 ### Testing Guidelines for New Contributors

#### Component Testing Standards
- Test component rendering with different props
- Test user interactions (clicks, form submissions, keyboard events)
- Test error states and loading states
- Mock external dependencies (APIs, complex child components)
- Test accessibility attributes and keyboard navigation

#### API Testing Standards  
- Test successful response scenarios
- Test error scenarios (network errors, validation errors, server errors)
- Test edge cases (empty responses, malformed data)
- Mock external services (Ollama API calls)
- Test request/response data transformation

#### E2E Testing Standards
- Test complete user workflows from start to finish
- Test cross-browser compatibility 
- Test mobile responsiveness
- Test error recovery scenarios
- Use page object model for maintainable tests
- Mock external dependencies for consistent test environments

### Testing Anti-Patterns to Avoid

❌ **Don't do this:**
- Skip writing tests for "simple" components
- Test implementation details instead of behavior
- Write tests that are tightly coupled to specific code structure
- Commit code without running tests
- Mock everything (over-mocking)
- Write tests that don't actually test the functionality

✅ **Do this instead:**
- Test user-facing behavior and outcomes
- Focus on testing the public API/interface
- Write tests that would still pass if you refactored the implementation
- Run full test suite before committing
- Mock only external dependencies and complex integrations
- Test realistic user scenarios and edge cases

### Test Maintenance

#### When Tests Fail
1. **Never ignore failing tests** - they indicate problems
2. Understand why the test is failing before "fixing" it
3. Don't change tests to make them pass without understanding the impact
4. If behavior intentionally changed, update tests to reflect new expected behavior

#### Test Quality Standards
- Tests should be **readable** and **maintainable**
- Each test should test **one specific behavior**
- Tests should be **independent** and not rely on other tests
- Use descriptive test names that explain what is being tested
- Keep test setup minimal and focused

==

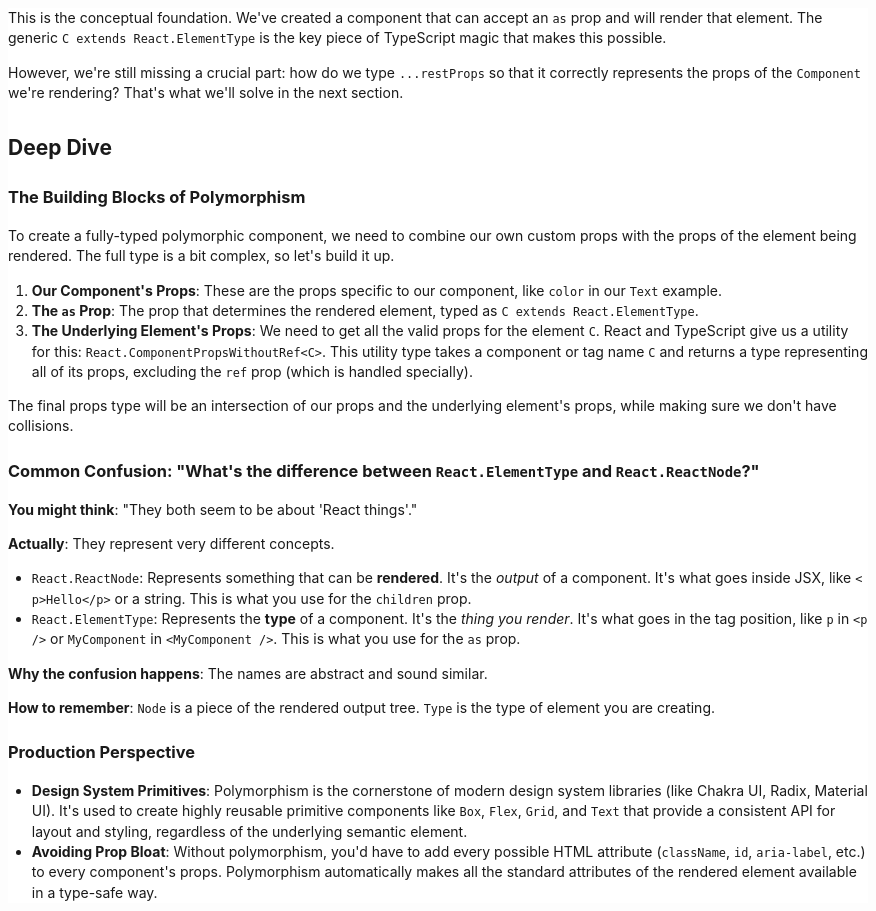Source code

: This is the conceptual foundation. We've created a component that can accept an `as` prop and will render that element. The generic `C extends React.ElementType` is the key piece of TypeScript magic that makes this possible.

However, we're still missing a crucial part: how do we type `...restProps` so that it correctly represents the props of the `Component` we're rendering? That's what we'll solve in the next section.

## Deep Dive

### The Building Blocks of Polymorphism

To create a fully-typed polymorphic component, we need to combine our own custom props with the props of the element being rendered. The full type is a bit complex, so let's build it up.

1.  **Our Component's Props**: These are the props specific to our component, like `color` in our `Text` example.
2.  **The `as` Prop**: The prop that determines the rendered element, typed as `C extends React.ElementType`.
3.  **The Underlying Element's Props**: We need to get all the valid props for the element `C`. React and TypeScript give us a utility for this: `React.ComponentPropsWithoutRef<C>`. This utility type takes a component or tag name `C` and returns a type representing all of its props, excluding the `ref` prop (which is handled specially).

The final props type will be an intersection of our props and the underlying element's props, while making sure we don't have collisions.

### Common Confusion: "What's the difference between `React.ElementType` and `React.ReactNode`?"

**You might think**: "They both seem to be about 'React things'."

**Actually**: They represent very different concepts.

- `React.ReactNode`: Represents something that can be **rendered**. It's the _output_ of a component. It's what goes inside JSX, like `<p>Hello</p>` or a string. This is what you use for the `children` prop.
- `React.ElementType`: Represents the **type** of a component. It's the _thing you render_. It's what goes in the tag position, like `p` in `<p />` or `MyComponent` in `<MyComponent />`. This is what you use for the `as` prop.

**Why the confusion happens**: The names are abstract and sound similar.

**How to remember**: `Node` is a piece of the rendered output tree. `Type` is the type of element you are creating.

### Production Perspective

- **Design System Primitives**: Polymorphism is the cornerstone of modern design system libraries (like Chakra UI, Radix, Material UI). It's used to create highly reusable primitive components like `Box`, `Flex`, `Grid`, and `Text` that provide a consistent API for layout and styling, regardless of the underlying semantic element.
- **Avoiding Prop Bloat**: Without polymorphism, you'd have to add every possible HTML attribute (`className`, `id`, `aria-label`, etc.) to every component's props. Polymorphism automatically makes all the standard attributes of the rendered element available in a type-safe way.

ASSIGNMENT: Your reply is to repeat, unchanged, the lines above running from the one with "- Mock external dependencies for" up to and including the one with "- Mock everything (over-mocking)".

ANSWER AREA:
- Mock external dependencies for consistent test environments

### Testing Anti-Patterns to Avoid

❌ **Don't do this:**
- Skip writing tests for "simple" components
- Test implementation details instead of behavior
- Write tests that are tightly coupled to specific code structure
- Commit code without running tests
- Mock everything (over-mocking)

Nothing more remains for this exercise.